CONSIGNE A >> Mettez à jour les entrées, s'il vous plaît, en commençant par la première et en allant jusqu'à la ligne contenant « DIRECCIÓN TÉCNICA » incluse : remplacez « Previous » par « Précédent », puis redonnez ces lignes sans rien changer d'autre.

### TEXTE DONNÉ

Analyse
Au travers d’une nouvelle timeline sujette au syndrome VIP, en somme un univers miroir non assumé, Picard 02x02 Penance avait manifestement pris le parti de recycler l’arc miroir parodique et cartoonesque de la première saison de Discovery (DIS 01x09 Into The Forest I Go, DIS 01x10 Despite Yourself, DIS 01x11 The Wolf Inside, DIS 01x12 Vaulting Ambition, et DIS 01x13 What’s Past Is Prologue).
Les facilités du serial des années 30 se retrouvent intactes dès le début de Picard 02x03 Assimilation, puisque le gros cliffhanger par lequel s’achevait l’épisode précédent est résolu en un tournemain (c’est-à-dire en moins de cinq minutes chrono) : les héros éliminent le premier magistrat (et époux d’Annika dans cette timeline) et son groupe d’assaut. Et c’est avec le plus grand naturel que Raffi et Seven désintègrent sans vergogne tous leurs ennemis, c’est-à-dire de façon aussi anti-trekkienne que lorsque Elnor égorgeait le personnel de sécurité dans Picard 02x02 Penance...
Puis La Sirena échappe aux nombreux vaisseaux poursuivant par la grâce d’un déséquilibre profondément factice : aucun des vaisseaux de la Confédération n’atteignent leur cible, tandis que le vaisseau de Rios les atteint tous. Mieux encore, les poursuivants ont la politesse de se laisser gentiment démolir puisqu’ils laissent gentiment leurs boucliers inactifs.

######
### MATÉRIEL DE L'EXERCICE

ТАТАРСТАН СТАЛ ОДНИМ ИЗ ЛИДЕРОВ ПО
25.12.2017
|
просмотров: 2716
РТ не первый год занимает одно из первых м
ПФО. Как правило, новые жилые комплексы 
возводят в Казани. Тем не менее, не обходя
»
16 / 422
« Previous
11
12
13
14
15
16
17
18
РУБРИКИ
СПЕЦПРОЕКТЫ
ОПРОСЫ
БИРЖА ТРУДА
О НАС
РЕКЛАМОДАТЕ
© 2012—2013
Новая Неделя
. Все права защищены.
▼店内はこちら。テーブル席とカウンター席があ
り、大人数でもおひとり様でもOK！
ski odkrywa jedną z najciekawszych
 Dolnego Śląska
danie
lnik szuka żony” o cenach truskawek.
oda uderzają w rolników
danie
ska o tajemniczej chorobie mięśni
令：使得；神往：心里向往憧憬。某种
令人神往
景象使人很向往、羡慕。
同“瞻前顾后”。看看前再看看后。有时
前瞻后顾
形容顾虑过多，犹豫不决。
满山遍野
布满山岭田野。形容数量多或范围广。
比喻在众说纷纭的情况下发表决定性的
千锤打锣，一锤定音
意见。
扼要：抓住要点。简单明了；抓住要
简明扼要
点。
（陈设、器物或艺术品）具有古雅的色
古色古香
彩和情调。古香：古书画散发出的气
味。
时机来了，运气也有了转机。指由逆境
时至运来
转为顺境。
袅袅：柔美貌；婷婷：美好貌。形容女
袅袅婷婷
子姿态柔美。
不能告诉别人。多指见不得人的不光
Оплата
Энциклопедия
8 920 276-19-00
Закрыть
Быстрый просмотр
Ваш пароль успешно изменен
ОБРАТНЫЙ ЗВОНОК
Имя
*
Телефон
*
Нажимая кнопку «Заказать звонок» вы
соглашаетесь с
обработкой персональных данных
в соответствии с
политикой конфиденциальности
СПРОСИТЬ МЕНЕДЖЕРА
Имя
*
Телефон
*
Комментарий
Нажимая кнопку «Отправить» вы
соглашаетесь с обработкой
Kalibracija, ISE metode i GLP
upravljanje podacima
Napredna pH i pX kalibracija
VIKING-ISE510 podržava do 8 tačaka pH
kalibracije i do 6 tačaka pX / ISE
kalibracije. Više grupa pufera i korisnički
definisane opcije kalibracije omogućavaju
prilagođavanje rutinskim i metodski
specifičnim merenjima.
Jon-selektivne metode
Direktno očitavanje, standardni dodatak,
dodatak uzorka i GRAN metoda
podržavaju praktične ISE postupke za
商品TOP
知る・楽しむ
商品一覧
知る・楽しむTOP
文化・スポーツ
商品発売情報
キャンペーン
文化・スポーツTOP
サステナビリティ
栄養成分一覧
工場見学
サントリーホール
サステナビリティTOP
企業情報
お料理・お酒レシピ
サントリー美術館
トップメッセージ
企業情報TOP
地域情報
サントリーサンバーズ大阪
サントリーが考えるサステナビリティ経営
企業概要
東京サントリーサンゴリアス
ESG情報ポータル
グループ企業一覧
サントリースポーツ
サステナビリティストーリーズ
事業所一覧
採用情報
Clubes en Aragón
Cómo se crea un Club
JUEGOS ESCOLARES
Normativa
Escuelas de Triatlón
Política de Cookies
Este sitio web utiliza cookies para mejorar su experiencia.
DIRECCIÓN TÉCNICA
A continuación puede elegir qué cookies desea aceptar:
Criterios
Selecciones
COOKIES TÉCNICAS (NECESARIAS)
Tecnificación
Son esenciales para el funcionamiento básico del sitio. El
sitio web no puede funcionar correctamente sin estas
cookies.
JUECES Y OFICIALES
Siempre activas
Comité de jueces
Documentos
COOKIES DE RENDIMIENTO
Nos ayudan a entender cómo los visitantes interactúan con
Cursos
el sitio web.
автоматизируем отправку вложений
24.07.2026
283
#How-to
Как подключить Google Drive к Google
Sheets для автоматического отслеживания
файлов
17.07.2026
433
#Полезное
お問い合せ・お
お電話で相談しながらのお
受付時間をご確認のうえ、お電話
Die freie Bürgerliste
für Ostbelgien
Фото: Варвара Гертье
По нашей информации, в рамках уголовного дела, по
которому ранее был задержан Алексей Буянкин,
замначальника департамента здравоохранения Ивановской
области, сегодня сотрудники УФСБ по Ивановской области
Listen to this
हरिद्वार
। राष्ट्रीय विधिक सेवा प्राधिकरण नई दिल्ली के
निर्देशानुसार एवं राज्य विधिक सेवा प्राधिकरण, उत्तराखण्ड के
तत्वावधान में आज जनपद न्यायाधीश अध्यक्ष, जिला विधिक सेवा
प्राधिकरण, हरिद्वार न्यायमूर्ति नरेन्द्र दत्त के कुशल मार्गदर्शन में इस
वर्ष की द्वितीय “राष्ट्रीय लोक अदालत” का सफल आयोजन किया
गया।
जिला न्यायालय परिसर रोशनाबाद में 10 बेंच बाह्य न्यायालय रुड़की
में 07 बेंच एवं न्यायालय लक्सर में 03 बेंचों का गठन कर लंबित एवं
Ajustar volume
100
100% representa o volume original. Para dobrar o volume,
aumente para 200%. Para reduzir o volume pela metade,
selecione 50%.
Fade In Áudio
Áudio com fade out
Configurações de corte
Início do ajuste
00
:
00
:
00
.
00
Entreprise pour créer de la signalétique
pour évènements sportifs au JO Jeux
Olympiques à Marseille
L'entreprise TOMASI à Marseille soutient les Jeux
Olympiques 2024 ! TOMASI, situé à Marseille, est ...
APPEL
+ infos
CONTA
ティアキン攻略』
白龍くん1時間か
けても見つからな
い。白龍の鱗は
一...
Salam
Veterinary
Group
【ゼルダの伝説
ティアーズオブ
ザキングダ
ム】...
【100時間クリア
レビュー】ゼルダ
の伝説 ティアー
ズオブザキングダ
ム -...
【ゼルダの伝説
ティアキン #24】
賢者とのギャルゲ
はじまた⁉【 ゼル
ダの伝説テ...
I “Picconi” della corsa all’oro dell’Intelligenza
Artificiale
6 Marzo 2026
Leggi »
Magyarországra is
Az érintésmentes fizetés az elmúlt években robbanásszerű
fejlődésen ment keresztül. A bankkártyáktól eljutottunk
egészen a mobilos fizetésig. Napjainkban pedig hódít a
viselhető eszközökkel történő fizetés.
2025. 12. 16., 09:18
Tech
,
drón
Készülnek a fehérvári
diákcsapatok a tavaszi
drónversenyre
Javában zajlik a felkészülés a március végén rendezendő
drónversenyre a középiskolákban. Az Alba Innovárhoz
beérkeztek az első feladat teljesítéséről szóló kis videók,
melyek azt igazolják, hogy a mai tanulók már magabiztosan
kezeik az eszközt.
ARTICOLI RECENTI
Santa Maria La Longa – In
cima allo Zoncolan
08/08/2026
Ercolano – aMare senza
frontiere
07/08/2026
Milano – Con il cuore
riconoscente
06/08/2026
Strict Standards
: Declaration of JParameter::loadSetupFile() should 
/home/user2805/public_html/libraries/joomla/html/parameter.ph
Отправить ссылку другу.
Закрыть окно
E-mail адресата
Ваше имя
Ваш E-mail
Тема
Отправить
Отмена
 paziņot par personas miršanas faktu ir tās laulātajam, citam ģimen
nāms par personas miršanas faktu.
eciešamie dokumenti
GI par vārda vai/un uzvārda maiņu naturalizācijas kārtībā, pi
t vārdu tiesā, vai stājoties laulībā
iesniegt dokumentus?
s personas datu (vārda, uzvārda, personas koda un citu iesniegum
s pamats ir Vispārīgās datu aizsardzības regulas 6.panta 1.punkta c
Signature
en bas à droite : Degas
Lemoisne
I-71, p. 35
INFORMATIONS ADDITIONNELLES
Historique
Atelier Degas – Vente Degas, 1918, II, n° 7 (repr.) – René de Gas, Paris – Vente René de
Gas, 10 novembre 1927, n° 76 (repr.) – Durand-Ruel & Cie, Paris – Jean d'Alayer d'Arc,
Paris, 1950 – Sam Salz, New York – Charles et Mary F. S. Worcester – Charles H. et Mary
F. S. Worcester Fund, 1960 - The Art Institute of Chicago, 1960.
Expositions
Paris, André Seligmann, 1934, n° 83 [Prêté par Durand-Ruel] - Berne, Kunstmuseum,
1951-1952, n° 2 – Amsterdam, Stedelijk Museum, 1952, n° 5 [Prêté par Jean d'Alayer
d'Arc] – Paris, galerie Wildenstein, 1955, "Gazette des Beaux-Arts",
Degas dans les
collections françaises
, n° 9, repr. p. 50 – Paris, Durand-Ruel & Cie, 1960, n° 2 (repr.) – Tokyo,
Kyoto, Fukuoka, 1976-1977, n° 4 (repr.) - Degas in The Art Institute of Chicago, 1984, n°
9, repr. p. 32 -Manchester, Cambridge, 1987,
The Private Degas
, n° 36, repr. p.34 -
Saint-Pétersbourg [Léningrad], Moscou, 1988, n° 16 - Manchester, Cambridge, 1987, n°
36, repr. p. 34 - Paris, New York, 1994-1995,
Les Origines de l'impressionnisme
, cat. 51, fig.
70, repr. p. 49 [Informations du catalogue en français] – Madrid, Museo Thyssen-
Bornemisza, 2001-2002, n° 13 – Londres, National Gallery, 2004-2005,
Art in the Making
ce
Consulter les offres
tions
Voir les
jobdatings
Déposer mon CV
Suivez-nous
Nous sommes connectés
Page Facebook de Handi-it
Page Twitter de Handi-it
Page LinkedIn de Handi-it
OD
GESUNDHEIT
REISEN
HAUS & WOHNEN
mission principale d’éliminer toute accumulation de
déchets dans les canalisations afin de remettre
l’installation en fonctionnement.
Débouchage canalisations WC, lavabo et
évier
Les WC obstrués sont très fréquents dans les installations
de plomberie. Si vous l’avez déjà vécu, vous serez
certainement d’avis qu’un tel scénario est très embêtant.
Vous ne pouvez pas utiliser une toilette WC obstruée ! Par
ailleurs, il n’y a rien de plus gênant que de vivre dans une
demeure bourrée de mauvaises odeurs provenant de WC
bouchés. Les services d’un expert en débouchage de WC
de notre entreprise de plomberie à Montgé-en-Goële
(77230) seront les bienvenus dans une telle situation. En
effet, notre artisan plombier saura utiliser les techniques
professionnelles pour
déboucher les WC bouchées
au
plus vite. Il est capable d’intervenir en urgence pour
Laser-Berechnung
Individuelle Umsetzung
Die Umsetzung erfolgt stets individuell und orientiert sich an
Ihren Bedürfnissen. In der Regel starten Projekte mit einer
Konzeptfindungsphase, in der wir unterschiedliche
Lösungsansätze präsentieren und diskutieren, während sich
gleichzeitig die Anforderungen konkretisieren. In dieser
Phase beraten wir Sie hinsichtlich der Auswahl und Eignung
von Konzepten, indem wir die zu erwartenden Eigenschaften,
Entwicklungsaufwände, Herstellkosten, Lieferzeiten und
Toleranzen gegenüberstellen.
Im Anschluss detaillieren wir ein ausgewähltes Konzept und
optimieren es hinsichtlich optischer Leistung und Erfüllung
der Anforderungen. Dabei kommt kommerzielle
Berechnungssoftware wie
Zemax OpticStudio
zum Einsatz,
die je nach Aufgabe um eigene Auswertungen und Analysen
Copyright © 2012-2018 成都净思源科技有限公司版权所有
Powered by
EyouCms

######

CONSIGNE B >> Résumez l'analyse ci-dessus en deux phrases.

RÉPONSE RÉDIGÉE A >>
ТАТАРСТАН СТАЛ ОДНИМ ИЗ ЛИДЕРОВ ПО
25.12.2017
|
просмотров: 2716
РТ не первый год занимает одно из первых м
ПФО. Как правило, новые жилые комплексы 
возводят в Казани. Тем не менее, не обходя
»
16 / 422
« Précédent
11
12
13
14
15
16
17
18
РУБРИКИ
СПЕЦПРОЕКТЫ
ОПРОСЫ
БИРЖА ТРУДА
О НАС
РЕКЛАМОДАТЕ
© 2012—2013
Новая Неделя
. Все права защищены.
▼店内はこちら。テーブル席とカウンター席があ
り、大人数でもおひとり様でもOK！
ski odkrywa jedną z najciekawszych
 Dolnego Śląska
danie
lnik szuka żony” o cenach truskawek.
oda uderzają w rolników
danie
ska o tajemniczej chorobie mięśni
令：使得；神往：心里向往憧憬。某种
令人神往
景象使人很向往、羡慕。
同“瞻前顾后”。看看前再看看后。有时
前瞻后顾
形容顾虑过多，犹豫不决。
满山遍野
布满山岭田野。形容数量多或范围广。
比喻在众说纷纭的情况下发表决定性的
千锤打锣，一锤定音
意见。
扼要：抓住要点。简单明了；抓住要
简明扼要
点。
（陈设、器物或艺术品）具有古雅的色
古色古香
彩和情调。古香：古书画散发出的气
味。
时机来了，运气也有了转机。指由逆境
时至运来
转为顺境。
袅袅：柔美貌；婷婷：美好貌。形容女
袅袅婷婷
子姿态柔美。
不能告诉别人。多指见不得人的不光
Оплата
Энциклопедия
8 920 276-19-00
Закрыть
Быстрый просмотр
Ваш пароль успешно изменен
ОБРАТНЫЙ ЗВОНОК
Имя
*
Телефон
*
Нажимая кнопку «Заказать звонок» вы
соглашаетесь с
обработкой персональных данных
в соответствии с
политикой конфиденциальности
СПРОСИТЬ МЕНЕДЖЕРА
Имя
*
Телефон
*
Комментарий
Нажимая кнопку «Отправить» вы
соглашаетесь с обработкой
Kalibracija, ISE metode i GLP
upravljanje podacima
Napredna pH i pX kalibracija
VIKING-ISE510 podržava do 8 tačaka pH
kalibracije i do 6 tačaka pX / ISE
kalibracije. Više grupa pufera i korisnički
definisane opcije kalibracije omogućavaju
prilagođavanje rutinskim i metodski
specifičnim merenjima.
Jon-selektivne metode
Direktno očitavanje, standardni dodatak,
dodatak uzorka i GRAN metoda
podržavaju praktične ISE postupke za
商品TOP
知る・楽しむ
商品一覧
知る・楽しむTOP
文化・スポーツ
商品発売情報
キャンペーン
文化・スポーツTOP
サステナビリティ
栄養成分一覧
工場見学
サントリーホール
サステナビリティTOP
企業情報
お料理・お酒レシピ
サントリー美術館
トップメッセージ
企業情報TOP
地域情報
サントリーサンバーズ大阪
サントリーが考えるサステナビリティ経営
企業概要
東京サントリーサンゴリアス
ESG情報ポータル
グループ企業一覧
サントリースポーツ
サステナビリティストーリーズ
事業所一覧
採用情報
Clubes en Aragón
Cómo se crea un Club
JUEGOS ESCOLARES
Normativa
Escuelas de Triatlón
Política de Cookies
Este sitio web utiliza cookies para mejorar su experiencia.
DIRECCIÓN TÉCNICA

RÉPONSE RÉDIGÉE B >> Picard 02x03 Assimilation résout en moins de cinq minutes le cliffhanger de l'épisode précédent : les héros éliminent le premier magistrat et son groupe d'assaut, et Raffi et Seven désintègrent leurs ennemis d'une façon jugée anti-trekkienne. La Sirena échappe ensuite à ses poursuivants grâce à un déséquilibre factice, car aucun vaisseau de la Confédération n'atteint sa cible alors que celui de Rios les atteint tous, les poursuivants laissant leurs boucliers inactifs.